Nel primo trimestre 2016 prosegue, inoltre, il calo degli occupati nel settore, che si riducono del 3,5% rispetto allo stesso periodo dell’anno precedente. Il bilancio complessivo dei posti di lavoro persi nelle costruzioni dall’inizio della crisi continua ad aumentare: dal quarto trimestre 2008 al primo trimestre 2016 dal settore sono usciti 580.000 occupati, con una flessione in termini percentuali del 29,3%. Tenendo conto anche dei settori collegati alle costruzioni si stima una perdita complessiva di circa 800.000 unità.

Tra il 2008 ed il 2014, le costruzioni hanno sperimentato una notevole contrazione del tessuto produttivo, con una fuoriuscita dal sistema di oltre 100.000 imprese, che corrisponde ad un calo in termini percentuali del -16%. Un dato molto grave, ma che nasconde una condizione, se possibile, ancora più compromessa. Gli effetti della lunga crisi hanno penalizzato oltremodo le imprese più strutturate, quelle con più di un addetto.

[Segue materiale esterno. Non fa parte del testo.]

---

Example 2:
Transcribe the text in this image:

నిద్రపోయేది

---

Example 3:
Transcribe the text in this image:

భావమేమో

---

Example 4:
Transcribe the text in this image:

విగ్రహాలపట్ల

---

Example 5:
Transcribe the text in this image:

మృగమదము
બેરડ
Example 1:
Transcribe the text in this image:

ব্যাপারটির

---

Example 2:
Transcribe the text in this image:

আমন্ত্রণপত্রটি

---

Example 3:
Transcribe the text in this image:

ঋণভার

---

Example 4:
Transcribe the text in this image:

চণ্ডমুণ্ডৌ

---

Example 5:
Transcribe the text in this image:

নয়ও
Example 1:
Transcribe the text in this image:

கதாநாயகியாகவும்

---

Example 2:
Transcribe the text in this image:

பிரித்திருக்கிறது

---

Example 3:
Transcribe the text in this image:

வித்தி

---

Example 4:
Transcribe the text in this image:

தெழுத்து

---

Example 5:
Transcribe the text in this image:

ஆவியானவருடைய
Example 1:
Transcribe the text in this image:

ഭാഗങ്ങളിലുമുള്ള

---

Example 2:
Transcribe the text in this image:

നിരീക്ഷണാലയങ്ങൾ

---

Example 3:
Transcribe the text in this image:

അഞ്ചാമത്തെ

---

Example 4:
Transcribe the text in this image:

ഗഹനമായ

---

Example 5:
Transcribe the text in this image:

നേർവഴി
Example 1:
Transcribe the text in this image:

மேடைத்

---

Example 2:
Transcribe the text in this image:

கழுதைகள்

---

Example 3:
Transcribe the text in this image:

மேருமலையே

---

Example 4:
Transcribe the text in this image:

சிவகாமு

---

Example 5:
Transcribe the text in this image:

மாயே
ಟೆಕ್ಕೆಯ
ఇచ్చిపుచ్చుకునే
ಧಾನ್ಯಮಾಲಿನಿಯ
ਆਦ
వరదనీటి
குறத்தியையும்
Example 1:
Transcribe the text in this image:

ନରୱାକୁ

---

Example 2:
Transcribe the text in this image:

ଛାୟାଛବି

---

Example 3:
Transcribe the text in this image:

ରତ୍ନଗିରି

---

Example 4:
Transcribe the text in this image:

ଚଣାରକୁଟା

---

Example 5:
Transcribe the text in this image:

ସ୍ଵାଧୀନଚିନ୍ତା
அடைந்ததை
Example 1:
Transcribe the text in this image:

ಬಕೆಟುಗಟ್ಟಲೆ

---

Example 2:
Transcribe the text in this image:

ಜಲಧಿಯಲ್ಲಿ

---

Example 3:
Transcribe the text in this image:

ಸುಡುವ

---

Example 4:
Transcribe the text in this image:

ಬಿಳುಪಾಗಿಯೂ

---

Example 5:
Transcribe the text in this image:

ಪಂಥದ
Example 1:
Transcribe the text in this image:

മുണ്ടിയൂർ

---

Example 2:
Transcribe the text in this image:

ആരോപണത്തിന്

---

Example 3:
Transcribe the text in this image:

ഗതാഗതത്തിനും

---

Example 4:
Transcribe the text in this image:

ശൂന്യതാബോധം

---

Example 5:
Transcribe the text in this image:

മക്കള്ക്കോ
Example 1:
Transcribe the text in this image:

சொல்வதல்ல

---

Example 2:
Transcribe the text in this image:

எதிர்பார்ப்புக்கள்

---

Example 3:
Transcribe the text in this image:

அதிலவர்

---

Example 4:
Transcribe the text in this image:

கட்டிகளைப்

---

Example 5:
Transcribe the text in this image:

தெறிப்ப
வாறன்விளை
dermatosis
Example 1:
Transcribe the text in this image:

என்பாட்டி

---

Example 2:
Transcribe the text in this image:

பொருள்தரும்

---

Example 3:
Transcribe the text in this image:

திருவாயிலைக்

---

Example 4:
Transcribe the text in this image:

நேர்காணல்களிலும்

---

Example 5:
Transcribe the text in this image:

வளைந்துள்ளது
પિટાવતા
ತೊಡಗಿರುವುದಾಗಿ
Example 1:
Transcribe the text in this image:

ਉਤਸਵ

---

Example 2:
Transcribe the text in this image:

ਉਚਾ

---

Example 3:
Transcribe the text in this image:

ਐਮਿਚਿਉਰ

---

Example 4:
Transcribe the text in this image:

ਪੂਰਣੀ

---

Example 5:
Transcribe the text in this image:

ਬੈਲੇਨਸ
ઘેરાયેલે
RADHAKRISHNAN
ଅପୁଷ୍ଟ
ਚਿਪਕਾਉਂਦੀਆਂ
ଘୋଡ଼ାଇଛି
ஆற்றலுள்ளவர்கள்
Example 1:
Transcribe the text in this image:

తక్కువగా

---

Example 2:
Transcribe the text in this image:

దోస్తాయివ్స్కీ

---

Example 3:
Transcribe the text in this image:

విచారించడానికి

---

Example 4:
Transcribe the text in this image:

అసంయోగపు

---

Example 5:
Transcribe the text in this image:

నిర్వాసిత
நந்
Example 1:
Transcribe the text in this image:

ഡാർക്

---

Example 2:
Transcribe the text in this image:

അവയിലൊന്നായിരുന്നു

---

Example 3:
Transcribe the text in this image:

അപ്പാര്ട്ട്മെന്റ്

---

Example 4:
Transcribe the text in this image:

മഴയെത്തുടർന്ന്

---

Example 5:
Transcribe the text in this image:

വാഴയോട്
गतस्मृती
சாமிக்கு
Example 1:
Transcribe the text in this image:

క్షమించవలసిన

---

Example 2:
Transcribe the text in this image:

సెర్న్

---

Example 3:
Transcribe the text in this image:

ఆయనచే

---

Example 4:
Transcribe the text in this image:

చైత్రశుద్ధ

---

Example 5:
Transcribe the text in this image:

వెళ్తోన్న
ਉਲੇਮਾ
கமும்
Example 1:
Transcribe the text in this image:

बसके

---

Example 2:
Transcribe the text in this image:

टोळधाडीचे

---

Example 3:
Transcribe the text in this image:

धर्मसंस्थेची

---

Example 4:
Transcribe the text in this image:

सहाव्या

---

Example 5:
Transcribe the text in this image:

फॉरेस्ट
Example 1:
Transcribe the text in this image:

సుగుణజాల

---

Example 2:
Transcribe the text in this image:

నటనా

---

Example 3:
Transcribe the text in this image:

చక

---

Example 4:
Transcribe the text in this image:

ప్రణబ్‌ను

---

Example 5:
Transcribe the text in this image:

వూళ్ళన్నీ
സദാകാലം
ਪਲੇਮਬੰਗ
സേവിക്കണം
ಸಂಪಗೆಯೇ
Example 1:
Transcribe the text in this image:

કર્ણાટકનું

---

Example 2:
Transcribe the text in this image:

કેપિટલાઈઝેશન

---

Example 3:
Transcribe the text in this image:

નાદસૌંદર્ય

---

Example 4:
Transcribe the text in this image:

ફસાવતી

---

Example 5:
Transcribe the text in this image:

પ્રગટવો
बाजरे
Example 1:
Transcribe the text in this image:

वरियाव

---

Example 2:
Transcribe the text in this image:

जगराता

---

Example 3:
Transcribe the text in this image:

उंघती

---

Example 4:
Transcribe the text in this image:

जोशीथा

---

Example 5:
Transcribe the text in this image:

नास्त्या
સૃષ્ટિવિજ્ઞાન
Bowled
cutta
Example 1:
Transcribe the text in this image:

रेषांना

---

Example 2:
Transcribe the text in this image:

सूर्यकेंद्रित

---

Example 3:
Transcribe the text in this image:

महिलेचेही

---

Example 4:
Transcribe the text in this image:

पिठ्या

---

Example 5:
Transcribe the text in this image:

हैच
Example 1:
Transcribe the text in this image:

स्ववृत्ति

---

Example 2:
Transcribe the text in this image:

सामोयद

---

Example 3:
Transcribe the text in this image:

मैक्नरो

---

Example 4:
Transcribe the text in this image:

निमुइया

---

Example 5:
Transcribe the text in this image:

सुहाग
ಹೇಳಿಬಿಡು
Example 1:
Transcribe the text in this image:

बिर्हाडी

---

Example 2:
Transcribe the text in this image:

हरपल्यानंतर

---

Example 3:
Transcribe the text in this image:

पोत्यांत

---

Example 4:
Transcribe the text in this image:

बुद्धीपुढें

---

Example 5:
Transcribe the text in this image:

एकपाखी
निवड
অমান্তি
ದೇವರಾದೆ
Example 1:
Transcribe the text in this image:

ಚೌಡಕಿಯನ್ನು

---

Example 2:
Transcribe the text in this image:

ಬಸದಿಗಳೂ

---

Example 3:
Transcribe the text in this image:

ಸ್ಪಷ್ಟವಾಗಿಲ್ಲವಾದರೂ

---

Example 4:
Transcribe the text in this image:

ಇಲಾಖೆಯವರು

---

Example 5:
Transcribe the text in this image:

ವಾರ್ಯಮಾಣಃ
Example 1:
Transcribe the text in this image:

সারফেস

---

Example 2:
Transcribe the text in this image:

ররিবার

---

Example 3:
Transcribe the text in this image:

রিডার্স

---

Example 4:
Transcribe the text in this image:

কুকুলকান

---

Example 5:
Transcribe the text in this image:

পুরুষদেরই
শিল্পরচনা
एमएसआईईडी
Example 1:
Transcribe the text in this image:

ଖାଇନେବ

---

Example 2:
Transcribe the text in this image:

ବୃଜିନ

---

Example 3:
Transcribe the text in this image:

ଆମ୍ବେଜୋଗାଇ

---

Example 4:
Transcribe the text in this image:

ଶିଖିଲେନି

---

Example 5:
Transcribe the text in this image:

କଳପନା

Tra il 2008 e il 2014, le imprese con un numero di addetti compreso tra i 2 e i 9 si sono ridotte di oltre un quarto (-26,9%). Ancora peggiore l’andamento delle medie imprese nella classe fino a 49 addetti: in questa categoria ha cessato l’attività il 40% delle imprese. Delle imprese più grandi, con più di 50 addetti, sono scomparse dall’attività quasi un terzo (-31%).